Copy out the listing below line for line, starting with its very first line and stopping after the line that contains "ist eine finale", with both of those lines included.

Page-level text extractions
○ ○ ○ ○ ○
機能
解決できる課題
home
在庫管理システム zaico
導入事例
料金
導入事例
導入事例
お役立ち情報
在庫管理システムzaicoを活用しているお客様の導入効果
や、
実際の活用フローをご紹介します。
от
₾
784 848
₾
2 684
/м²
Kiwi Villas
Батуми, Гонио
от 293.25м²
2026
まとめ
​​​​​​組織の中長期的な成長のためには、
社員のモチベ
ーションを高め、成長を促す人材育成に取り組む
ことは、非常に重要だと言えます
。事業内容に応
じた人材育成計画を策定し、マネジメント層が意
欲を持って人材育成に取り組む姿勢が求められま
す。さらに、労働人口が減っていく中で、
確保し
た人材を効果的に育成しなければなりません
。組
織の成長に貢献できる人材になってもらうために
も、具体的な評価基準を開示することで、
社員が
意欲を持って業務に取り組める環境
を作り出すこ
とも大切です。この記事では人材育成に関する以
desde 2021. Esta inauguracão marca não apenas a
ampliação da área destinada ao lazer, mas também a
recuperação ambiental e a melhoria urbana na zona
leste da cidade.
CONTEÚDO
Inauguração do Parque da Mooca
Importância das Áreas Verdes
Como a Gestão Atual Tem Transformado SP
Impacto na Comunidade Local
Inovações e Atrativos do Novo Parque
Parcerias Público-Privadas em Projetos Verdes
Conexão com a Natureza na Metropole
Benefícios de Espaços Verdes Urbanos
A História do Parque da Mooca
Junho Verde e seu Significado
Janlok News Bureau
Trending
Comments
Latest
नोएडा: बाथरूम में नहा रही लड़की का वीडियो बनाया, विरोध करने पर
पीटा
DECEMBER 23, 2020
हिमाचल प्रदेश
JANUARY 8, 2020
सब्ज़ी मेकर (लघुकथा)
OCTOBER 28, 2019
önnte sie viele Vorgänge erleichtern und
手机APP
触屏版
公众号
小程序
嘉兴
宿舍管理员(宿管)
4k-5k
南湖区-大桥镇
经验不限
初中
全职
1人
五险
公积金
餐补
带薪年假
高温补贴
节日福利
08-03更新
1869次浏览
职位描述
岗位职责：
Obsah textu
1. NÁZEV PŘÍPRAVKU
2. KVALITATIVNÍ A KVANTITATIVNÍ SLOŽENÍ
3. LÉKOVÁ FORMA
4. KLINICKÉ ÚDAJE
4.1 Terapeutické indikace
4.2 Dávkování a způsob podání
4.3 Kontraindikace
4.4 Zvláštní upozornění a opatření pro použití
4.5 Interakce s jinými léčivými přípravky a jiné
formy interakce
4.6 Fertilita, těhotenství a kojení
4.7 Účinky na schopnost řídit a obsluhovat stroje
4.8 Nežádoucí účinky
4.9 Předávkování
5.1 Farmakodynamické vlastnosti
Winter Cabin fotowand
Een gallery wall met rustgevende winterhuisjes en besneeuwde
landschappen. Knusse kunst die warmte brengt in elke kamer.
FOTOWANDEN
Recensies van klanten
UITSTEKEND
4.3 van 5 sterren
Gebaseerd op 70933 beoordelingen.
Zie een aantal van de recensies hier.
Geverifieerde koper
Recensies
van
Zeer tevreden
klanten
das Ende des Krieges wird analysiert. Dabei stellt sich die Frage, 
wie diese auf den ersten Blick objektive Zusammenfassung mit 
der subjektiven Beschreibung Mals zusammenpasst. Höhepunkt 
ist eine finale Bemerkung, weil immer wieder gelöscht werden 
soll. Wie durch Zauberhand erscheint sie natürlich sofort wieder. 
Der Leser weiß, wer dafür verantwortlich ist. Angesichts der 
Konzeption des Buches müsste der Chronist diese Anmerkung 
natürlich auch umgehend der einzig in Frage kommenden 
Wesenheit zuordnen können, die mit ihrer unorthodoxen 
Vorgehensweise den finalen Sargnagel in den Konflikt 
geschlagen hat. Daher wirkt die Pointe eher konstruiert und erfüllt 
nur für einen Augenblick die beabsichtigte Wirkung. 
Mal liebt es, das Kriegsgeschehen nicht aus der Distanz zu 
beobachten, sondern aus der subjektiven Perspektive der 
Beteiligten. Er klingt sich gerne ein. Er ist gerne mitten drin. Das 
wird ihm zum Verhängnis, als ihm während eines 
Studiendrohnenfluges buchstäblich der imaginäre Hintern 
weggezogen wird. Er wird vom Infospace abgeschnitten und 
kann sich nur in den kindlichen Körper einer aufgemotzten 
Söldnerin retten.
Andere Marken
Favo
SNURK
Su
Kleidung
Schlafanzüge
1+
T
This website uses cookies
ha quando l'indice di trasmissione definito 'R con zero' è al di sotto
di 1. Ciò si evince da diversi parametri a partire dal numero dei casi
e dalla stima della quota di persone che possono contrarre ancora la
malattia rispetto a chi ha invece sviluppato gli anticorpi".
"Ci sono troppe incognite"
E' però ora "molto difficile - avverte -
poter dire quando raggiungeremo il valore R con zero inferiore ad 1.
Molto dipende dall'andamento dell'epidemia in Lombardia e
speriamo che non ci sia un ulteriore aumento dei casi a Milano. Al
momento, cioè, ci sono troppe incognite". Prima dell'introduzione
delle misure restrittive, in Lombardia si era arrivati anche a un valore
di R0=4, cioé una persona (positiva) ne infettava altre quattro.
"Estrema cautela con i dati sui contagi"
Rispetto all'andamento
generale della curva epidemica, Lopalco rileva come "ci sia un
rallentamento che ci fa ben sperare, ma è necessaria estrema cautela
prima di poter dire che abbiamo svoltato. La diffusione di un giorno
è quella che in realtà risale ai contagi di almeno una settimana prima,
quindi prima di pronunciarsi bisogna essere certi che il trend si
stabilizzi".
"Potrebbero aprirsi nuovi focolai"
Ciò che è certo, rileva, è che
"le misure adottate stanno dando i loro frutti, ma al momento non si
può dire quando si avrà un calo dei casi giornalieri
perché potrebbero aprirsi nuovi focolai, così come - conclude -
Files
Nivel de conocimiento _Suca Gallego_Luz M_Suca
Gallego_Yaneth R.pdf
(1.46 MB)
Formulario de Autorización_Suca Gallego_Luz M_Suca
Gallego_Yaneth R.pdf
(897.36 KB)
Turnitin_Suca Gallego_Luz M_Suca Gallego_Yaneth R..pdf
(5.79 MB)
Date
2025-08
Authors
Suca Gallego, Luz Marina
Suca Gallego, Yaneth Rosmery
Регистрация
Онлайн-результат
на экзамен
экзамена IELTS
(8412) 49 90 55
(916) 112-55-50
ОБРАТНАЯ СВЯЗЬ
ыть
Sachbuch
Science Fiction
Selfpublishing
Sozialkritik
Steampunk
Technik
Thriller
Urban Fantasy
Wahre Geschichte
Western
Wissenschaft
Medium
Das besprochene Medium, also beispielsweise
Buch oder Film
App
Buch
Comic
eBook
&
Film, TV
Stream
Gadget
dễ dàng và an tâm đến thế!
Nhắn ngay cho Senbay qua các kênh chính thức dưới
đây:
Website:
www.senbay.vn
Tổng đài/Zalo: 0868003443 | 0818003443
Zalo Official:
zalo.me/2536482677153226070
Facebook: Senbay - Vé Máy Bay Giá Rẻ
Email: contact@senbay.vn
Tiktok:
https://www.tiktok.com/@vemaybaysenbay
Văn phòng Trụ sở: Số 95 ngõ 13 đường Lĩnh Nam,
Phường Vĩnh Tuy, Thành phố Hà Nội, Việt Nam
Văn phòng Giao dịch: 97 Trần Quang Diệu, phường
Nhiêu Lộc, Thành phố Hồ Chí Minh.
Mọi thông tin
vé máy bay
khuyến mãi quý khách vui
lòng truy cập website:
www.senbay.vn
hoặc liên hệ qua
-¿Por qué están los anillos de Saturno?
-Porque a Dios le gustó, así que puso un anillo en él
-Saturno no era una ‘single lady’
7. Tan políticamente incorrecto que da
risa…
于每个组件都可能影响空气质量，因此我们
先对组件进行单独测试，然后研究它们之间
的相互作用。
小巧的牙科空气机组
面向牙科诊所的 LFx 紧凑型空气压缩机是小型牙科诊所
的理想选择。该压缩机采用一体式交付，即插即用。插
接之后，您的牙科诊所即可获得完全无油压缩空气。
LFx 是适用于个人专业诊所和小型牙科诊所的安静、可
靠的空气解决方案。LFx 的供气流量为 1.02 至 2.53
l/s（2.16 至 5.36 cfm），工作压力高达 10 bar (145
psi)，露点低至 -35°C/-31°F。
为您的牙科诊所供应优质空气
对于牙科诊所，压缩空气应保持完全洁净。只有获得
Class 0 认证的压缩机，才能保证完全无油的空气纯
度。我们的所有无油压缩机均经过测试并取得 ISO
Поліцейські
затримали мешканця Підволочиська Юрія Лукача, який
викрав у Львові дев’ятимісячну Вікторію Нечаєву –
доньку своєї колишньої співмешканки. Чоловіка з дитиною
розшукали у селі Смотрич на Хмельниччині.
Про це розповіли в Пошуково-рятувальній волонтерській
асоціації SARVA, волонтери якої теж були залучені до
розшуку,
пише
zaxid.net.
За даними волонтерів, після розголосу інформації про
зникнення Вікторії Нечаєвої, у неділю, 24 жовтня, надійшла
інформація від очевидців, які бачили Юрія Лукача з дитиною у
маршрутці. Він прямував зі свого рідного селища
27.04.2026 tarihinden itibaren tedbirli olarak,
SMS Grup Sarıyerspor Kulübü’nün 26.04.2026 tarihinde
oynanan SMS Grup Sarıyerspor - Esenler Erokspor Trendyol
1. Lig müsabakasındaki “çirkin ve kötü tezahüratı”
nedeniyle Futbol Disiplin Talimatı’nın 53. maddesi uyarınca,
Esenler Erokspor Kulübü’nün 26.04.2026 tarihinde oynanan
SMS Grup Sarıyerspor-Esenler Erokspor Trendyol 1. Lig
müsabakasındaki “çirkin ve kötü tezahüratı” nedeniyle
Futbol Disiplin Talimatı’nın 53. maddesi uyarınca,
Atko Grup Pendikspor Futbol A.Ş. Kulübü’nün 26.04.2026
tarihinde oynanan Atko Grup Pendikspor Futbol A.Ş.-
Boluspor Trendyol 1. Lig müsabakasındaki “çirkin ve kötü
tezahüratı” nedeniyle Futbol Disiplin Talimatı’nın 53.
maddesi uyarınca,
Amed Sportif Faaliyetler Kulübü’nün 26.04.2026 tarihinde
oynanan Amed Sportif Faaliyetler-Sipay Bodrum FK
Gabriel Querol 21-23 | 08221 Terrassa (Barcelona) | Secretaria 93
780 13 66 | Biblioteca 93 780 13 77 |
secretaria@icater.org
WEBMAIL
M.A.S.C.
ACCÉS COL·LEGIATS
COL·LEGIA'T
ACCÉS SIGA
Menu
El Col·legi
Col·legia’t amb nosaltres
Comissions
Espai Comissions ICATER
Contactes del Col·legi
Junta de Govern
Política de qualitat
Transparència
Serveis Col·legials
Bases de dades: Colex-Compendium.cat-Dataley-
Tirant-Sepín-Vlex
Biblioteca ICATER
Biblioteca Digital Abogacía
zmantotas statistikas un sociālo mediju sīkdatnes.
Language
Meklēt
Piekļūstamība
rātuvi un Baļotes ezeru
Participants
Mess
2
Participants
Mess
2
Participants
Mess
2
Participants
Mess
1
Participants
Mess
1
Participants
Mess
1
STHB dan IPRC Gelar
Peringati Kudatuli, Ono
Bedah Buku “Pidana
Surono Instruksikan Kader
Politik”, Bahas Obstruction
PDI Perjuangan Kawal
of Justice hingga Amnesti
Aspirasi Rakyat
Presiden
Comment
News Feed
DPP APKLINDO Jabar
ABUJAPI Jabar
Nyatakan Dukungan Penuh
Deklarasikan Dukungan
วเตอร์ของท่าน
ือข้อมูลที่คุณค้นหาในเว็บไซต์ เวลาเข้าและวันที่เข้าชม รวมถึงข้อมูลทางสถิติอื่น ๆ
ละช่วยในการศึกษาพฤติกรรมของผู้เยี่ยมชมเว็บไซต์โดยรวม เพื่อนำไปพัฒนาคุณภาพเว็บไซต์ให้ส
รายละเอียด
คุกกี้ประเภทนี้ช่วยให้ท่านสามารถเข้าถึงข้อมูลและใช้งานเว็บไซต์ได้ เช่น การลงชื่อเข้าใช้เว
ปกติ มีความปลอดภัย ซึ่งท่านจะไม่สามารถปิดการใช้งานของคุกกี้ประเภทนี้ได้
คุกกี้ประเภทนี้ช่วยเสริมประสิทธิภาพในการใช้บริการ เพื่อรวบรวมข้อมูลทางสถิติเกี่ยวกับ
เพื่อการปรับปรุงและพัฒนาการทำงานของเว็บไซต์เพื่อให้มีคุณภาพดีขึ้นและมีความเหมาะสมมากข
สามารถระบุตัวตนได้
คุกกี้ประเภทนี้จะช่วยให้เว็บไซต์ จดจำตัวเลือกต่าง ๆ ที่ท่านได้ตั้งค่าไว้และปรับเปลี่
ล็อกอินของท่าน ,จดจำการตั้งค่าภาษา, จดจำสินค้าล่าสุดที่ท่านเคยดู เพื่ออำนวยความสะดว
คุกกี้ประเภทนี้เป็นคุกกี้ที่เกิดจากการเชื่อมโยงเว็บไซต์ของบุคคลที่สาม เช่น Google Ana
○ ○ ○ ○ ○
**ANSWER TO THIS PROBLEM:**
機能
解決できる課題
home
在庫管理システム zaico
導入事例
料金
導入事例
導入事例
お役立ち情報
在庫管理システムzaicoを活用しているお客様の導入効果
や、
実際の活用フローをご紹介します。
от
₾
784 848
₾
2 684
/м²
Kiwi Villas
Батуми, Гонио
от 293.25м²
2026
まとめ
​​​​​​組織の中長期的な成長のためには、
社員のモチベ
ーションを高め、成長を促す人材育成に取り組む
ことは、非常に重要だと言えます
。事業内容に応
じた人材育成計画を策定し、マネジメント層が意
欲を持って人材育成に取り組む姿勢が求められま
す。さらに、労働人口が減っていく中で、
確保し
た人材を効果的に育成しなければなりません
。組
織の成長に貢献できる人材になってもらうために
も、具体的な評価基準を開示することで、
社員が
意欲を持って業務に取り組める環境
を作り出すこ
とも大切です。この記事では人材育成に関する以
desde 2021. Esta inauguracão marca não apenas a
ampliação da área destinada ao lazer, mas também a
recuperação ambiental e a melhoria urbana na zona
leste da cidade.
CONTEÚDO
Inauguração do Parque da Mooca
Importância das Áreas Verdes
Como a Gestão Atual Tem Transformado SP
Impacto na Comunidade Local
Inovações e Atrativos do Novo Parque
Parcerias Público-Privadas em Projetos Verdes
Conexão com a Natureza na Metropole
Benefícios de Espaços Verdes Urbanos
A História do Parque da Mooca
Junho Verde e seu Significado
Janlok News Bureau
Trending
Comments
Latest
नोएडा: बाथरूम में नहा रही लड़की का वीडियो बनाया, विरोध करने पर
पीटा
DECEMBER 23, 2020
हिमाचल प्रदेश
JANUARY 8, 2020
सब्ज़ी मेकर (लघुकथा)
OCTOBER 28, 2019
önnte sie viele Vorgänge erleichtern und
手机APP
触屏版
公众号
小程序
嘉兴
宿舍管理员(宿管)
4k-5k
南湖区-大桥镇
经验不限
初中
全职
1人
五险
公积金
餐补
带薪年假
高温补贴
节日福利
08-03更新
1869次浏览
职位描述
岗位职责：
Obsah textu
1. NÁZEV PŘÍPRAVKU
2. KVALITATIVNÍ A KVANTITATIVNÍ SLOŽENÍ
3. LÉKOVÁ FORMA
4. KLINICKÉ ÚDAJE
4.1 Terapeutické indikace
4.2 Dávkování a způsob podání
4.3 Kontraindikace
4.4 Zvláštní upozornění a opatření pro použití
4.5 Interakce s jinými léčivými přípravky a jiné
formy interakce
4.6 Fertilita, těhotenství a kojení
4.7 Účinky na schopnost řídit a obsluhovat stroje
4.8 Nežádoucí účinky
4.9 Předávkování
5.1 Farmakodynamické vlastnosti
Winter Cabin fotowand
Een gallery wall met rustgevende winterhuisjes en besneeuwde
landschappen. Knusse kunst die warmte brengt in elke kamer.
FOTOWANDEN
Recensies van klanten
UITSTEKEND
4.3 van 5 sterren
Gebaseerd op 70933 beoordelingen.
Zie een aantal van de recensies hier.
Geverifieerde koper
Recensies
van
Zeer tevreden
klanten
das Ende des Krieges wird analysiert. Dabei stellt sich die Frage, 
wie diese auf den ersten Blick objektive Zusammenfassung mit 
der subjektiven Beschreibung Mals zusammenpasst. Höhepunkt 
ist eine finale Bemerkung, weil immer wieder gelöscht werden 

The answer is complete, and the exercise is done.